Our dysfunctional immigration system also hurts native-born citizens who have seen wages stagnate or decline for many modest-paying jobs, in part because many illegal immigrants will work dirt-cheap.
Only three days after the raids at Swift's plants (including its Texas Panhandle facility in Cactus), 18 ex-Swift employees who are U.S. citizens sued the company for 23 million, claiming that it conspired to depress wages by hiring illegal immigrants, The Associated Press reported. The suing employees had worked at Cactus.
Greeley, Colo.-based Swift and HM Capital Partners, the Dallas investment firm that owns it, said the lawsuit was "completely without merit." But an attorney for the 18 workers said wages had dropped from about 20 an hour when the plant opened to 12 to 13.

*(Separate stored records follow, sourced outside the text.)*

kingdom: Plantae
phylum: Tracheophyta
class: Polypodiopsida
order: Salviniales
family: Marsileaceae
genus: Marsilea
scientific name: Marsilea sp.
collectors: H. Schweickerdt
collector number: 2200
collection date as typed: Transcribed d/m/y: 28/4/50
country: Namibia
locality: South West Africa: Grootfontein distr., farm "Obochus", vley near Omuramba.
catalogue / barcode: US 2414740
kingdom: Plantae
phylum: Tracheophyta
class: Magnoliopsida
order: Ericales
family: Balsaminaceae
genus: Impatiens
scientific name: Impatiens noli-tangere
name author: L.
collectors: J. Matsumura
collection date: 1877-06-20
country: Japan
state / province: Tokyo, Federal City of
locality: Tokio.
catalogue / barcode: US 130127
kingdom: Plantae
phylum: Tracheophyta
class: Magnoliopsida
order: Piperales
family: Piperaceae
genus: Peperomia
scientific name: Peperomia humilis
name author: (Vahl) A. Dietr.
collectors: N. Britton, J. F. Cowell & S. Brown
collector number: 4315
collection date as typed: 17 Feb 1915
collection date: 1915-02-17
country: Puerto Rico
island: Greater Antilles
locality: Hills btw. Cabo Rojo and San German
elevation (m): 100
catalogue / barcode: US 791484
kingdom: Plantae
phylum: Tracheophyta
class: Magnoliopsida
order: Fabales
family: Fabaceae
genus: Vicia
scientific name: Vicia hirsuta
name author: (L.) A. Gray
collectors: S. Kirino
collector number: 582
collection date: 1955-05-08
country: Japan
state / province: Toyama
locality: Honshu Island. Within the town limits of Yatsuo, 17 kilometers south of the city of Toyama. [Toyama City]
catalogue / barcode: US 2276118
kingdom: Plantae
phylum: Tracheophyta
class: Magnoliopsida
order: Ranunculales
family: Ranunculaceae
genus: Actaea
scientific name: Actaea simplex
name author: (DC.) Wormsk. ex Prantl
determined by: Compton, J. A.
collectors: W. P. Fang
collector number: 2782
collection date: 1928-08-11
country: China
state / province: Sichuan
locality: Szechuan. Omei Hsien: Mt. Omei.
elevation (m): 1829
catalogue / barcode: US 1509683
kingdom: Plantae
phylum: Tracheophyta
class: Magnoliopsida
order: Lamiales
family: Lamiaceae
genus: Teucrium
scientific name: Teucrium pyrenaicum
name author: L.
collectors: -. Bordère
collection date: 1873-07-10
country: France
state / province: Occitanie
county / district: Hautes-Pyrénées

I've never bought the line that illegal immigrants "take only jobs that Americans don't want." Before the wave of illegal immigration, many of those "unwanted" jobs were held by native-born Americans.
Threat to citizens
The dysfunctional immigration system also poses a threat to U.S. citizens who have been paying into Social Security for years, only to learn that illegal immigrants have used their Social Security numbers to get a job or secure a loan. Some Americans who have had identities stolen have spent many painful hours trying to nullify potential problems, including damage to their credit rating if their Social Security numbers were illicitly used for loans that weren't repaid.
On Wednesday, a federal grand jury in Dallas indicted -- on felony counts of identity theft -- 53 of the 295 workers who had been arrested in the raid at Swift's Cactus plant. All 53 were charged with false representation of a Social Security number, the AP reported.
As a practical matter, illegal immigration has had both positive and negative effects. Cheap immigrant labor has lowered prices to consumers for everything from restaurant meals to roof repairs. But illegal immigration also has substantially increased taxpayers' costs for public schools, healthcare, immigration enforcement and other government expenditures.
Congress should adopt comprehensive immigration reform that will increase legal immigration to ensure an adequate supply of workers and curb illegal immigration to minimize the various ills associated with it.
Many illegal immigrants who have been in America for a substantial time and proven themselves worthy should have a chance to remain here and attain citizenship, provided they meet certain requirements that could include paying fines.
For those Americans who still don't see the need for comprehensive and compassionate immigration reform, the Swift raids illustrate in multiple ways the harmful aspects of the current dysfunctional U.S. immigration system.
Jack Z. Smith is an editorial writer for the Fort Worth Star-Telegram. Distributed by McClatchy-Tribune Information Services.